In a court file unsealed earlier this year, Manafort’s defense lawyers accidentally revealed that the special counsel had evidence that Manafort shared internal Trump campaign polling data with his Russian business partner, Konstantin Kilimnik, who has ties to Russian intelligence networks.
On August 2, 2016, Manafort, his deputy Rick Gates, and Kilimnik met for dinner in New York, where Manafort “briefed” Kilimnik on the “state of the Trump campaign and Manafort’s plans to win the election,’ according to Mueller’s report.
In that meeting, Manafort and Kilimnik talked about the Trump campaign’s “messaging” to voters and the “internal polling data” that Manafort had previously provided Kilimnik.
Throughout the summer of 2016 and at the August 2 meeting, Manafort and Kilimnik had also discussed a peace deal for Ukraine. At the same time Russian officials made overtures to Trump campaign officials and later during the early days of the Trump presidency proposing a peace deal in Ukraine in exchange for Trump easing sanctions the U.S. imposed on Russia after it annexed Crimea in 2014.
Mueller ultimately declined to charge Manafort for conspiracy or coordination with the Russians over the data sharing, writing in his report that his office “did not find evidence likely to prove beyond a reasonable doubt that Campaign officials such as Manafort [and others] acted as agents of the Russian government — or at its direction, control, or request — during [the campaign].”
Manafort was ultimately convicted on multiple counts of financial fraud related to his overseas consulting work in Eastern Europe, failing to disclose that he was a foreign agent, and tampering with witnesses in the special counsel’s investigation, including Kilimnik. He was sentenced earlier this year to more than seven years in federal prison, which he is currently serving in Virginia.
3. Courting Putin and negotiations for a Trump Tower in Moscow during the 2016 campaign
While Russia was conducting a hacking and propaganda operation to bolster Trump’s candidacy in the 2016 presidential election, then-candidate Trump’s business associates were engaged in a months-long negotiation process to build a Trump Tower in Moscow, previous special counsel court filings show.
Former associates have alleged Trump lied repeatedly in 2016 when he said on the campaign trail he had no links to Russia, even though Cohen was conducting negotiations for the project.
According to Mueller’s report, Cohen provided direct updates to Trump about the Moscow Trump Tower project “throughout 2015 and into 2016, assuring him the project was continuing.”
Cohen twice approached Trump — once in November 2015 and again in the spring of 2016 — about traveling to Russia to help facilitate a deal.
“Trump indicated a willingness to travel if it would assist the project significantly,” Cohen told the special counsel, according to the Mueller report.
Trump ultimately never traveled to Russia for the project during the campaign.
During the same period — from the fall of 2015 through June 2016 — Trump publicly questioned the Obama administration’s hostility toward Russia and complimented the leadership of the country’s President Vladimir Putin. The deal for a Trump Tower in Moscow likely would have required approval from the Russian government.

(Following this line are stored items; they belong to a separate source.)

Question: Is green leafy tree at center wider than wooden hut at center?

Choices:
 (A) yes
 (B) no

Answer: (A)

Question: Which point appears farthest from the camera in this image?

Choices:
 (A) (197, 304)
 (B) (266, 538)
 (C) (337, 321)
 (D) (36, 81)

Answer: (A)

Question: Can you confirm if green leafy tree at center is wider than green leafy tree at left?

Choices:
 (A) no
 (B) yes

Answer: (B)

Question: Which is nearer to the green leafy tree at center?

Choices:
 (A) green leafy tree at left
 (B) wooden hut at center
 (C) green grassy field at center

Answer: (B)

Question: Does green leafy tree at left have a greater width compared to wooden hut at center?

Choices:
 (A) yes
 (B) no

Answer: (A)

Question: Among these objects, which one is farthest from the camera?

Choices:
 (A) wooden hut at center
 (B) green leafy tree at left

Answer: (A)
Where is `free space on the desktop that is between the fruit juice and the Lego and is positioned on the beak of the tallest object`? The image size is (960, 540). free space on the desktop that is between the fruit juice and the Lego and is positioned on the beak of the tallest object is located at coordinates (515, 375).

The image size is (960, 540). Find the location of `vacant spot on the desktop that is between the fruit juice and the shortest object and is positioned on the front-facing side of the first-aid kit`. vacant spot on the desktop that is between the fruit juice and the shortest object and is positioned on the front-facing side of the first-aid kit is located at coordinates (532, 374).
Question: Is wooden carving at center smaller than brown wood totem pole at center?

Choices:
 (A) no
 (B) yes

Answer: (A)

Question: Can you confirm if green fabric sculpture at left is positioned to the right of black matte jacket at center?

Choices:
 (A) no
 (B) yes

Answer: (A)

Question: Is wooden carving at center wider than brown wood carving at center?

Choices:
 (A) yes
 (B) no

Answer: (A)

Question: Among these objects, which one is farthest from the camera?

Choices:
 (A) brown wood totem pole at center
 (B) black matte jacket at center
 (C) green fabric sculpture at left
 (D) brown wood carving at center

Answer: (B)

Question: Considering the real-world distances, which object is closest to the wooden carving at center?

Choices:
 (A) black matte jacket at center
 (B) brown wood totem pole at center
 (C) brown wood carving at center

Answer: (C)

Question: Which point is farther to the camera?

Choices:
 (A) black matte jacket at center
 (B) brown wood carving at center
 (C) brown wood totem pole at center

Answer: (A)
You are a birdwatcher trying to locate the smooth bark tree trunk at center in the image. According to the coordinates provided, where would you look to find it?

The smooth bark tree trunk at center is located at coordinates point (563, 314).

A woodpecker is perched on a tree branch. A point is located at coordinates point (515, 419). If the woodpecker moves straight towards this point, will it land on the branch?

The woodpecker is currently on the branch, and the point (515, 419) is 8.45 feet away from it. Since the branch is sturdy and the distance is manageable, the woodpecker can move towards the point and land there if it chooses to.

After steadfastly denying any links to Russia during his campaign and most of the first two years of his presidency, Trump admitted to reporters in November 2018 — after Cohen pleaded guilty to lying to Congress about the timeline of the negotiations for a Trump Tower in Moscow — that he had been positioned to “possibly do a deal to build a building of some kind in Moscow.”
“There would be nothing wrong if I did do it,” Trump said of executing the Moscow deal. “I was running my business while I was campaigning. There was a good chance that I wouldn’t have won, in which case I would have gotten back into the business. And why should I lose lots of opportunities?”

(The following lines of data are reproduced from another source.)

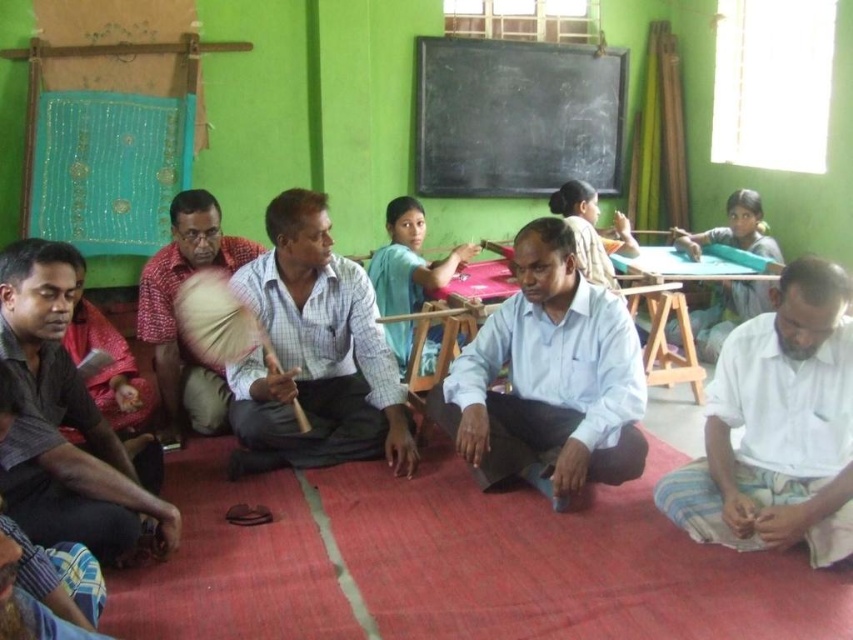
Question: Observing the image, what is the correct spatial positioning of reddish-brown fabric at center in reference to light blue fabric at center?

Choices:
 (A) right
 (B) left

Answer: (B)

Question: Does white cotton shirt at lower right have a greater width compared to dark gray shirt at left?

Choices:
 (A) yes
 (B) no

Answer: (A)

Question: Can you confirm if dark gray shirt at left is thinner than reddish-brown fabric at center?

Choices:
 (A) no
 (B) yes

Answer: (B)

Question: Which of the following is the closest to the observer?

Choices:
 (A) light blue fabric at center
 (B) dark gray shirt at left
 (C) light blue shirt at center

Answer: (B)

Question: Which of the following is the closest to the observer?

Choices:
 (A) (404, 365)
 (B) (728, 396)
 (C) (349, 388)
 (D) (503, 67)

Answer: (B)

Question: Which is farther from the reddish-brown fabric at center?

Choices:
 (A) matte green fabric at upper right
 (B) light blue fabric at center

Answer: (A)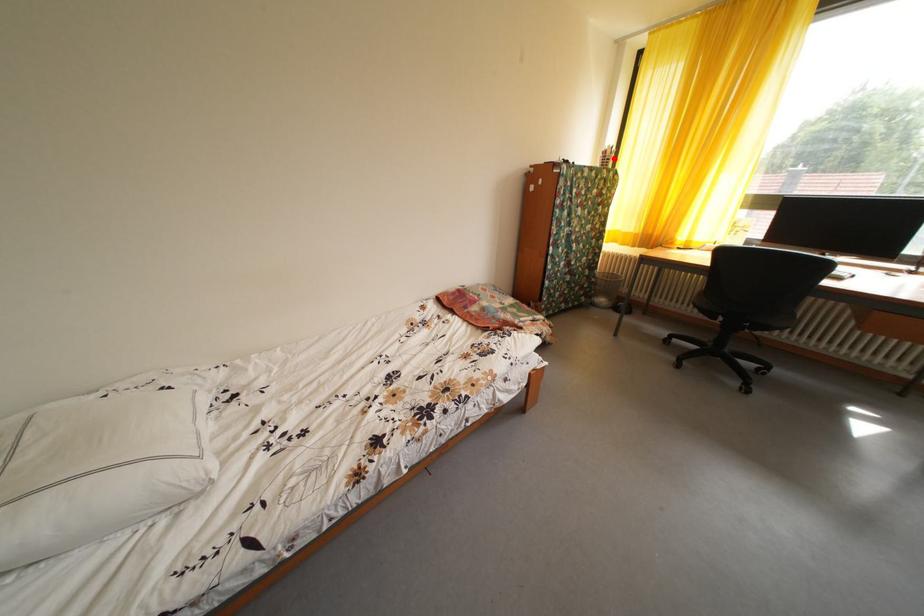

Cohen testified before the House Committee on Oversight and Reform earlier this year that he felt Trump and his White House lawyers had pressured him to lie to Congress about the timeline of the negotiations for the tower, which lasted through the summer of 2016, after Trump had won the Republican nomination.
That lie is the basis for Cohen’s conviction for lying to Congress.

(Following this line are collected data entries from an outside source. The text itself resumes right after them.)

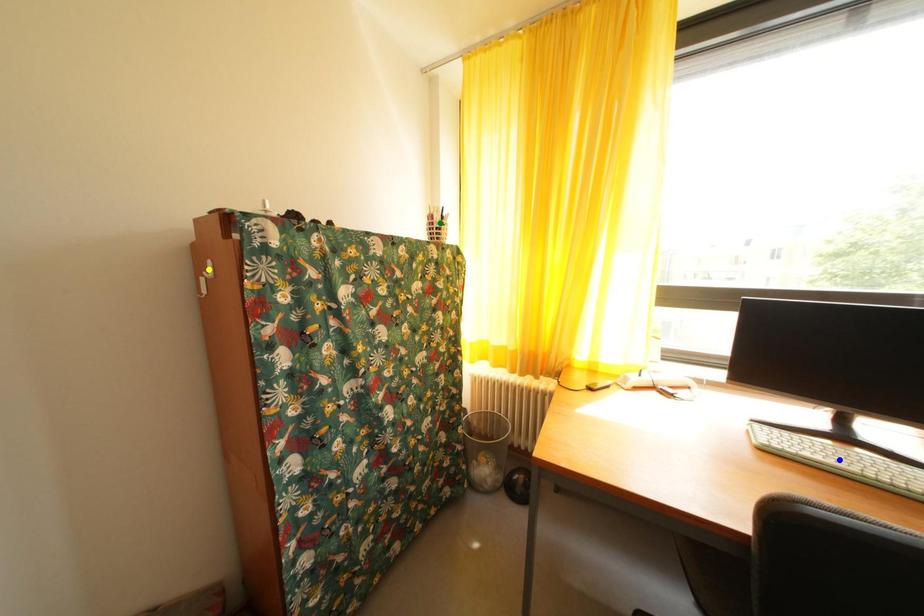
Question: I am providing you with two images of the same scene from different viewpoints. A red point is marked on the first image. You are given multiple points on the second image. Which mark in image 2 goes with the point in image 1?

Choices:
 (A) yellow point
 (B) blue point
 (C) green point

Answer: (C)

Trump and his adult children at the Trump Organization permitted Cohen to continue those negotiations for the Moscow Tower because Trump did not think he would actually win the primaries, much less defeat Hillary Clinton in the general election, Cohen testified.
“He had no desire or intention to lead the nation — only to market himself and to build his wealth and power. Mr. Trump would often say, this campaign was going to be the ‘greatest infomercial in political history,’” Cohen said at the February 2019 hearing.
Cohen also told the special counsel that Trump viewed his campaign as a grand “infomercial” for his real estate empire, according to Mueller’s report.
4. Trump’s ties to Deutsche Bank — and the bank’s ties to Russia
Deutsche Bank, the German financial titan that has lent hundreds of millions of dollars to Trump for real estate ventures over the years, continued lending to the president even when other banks refused.
Why? lawmakers and federal prosecutors in the Southern District of New York are both asking.
Deutsche has faced allegations that it helped facilitate Russian money laundering operations, leading to questions from members of Congress on whether the Russians might have financial leverage over Trump.
The House Intelligence and Financial Services committees issued subpoenas earlier this week seeking documents and information about Trump’s deals with Deutsche Bank and other financial institutions. The congressional panels are probing whether any foreign entities have backed loans Trump has received from banks for his real estate ventures over the years.
Deutsche Bank plans to comply with the “friendly subpoena,” Chairman Adam Schiff of the Intel Committee said in a statement Monday.
The redacted version of the Mueller report released by DOJ Thursday does not mention Deutsche Bank. Any information Mueller uncovered in the course of his investigation regarding such matters of Trump’s business and personal finances has been referred to federal prosecutors in the Southern District of New York.
5. Roger Stone and Wikileaks
Former Trump campaign adviser Roger Stone was privy in 2016 to information that Wikileaks had obtained — and planned to publish — a cache of emails stolen from the Democratic National Committee and Clinton campaign chairman John Podesta ahead of the 2016 election.
There are no unredacted references to Stone’s interactions with Wikileaks in the version of the Mueller report released by DOJ Thursday — except for Trump’s answer to investigators’ question that he does not recall discussing any Wikileaks material with Stone.
Stone, who did not formally advise Trump after August 2015, still actively supported his campaign and informally offered his advice. He claimed throughout 2016 to have been in touch with Wikileaks founder Julian Assange about the emails, which had been hacked by a group contracted by Russian intelligence apparatus and sent to Wikileaks in a zip file.
Stone was charged by a Washington, D.C., grand jury earlier this year on seven charges, including obstruction, making false statements and witness tampering, Mueller’s office announced in January.
According to the indictment, “a senior Trump Campaign official was directed to contact” Stone for more information on the Wikileaks email dumps. The indictment does not specify who gave that original directive.
Mueller declined to prosecute Stone for coordinating with Russia on the release of the emails to affect the outcome of the 2016 election, despite Stone associate Jerome Corsi’s claim that Stone sought to hold off on Wikileaks releasing the Podesta emails to blunt the impact of the release of the “Access Hollywood” tape in which Trump openly boasted in 2005 about groping and sexually assaulting women.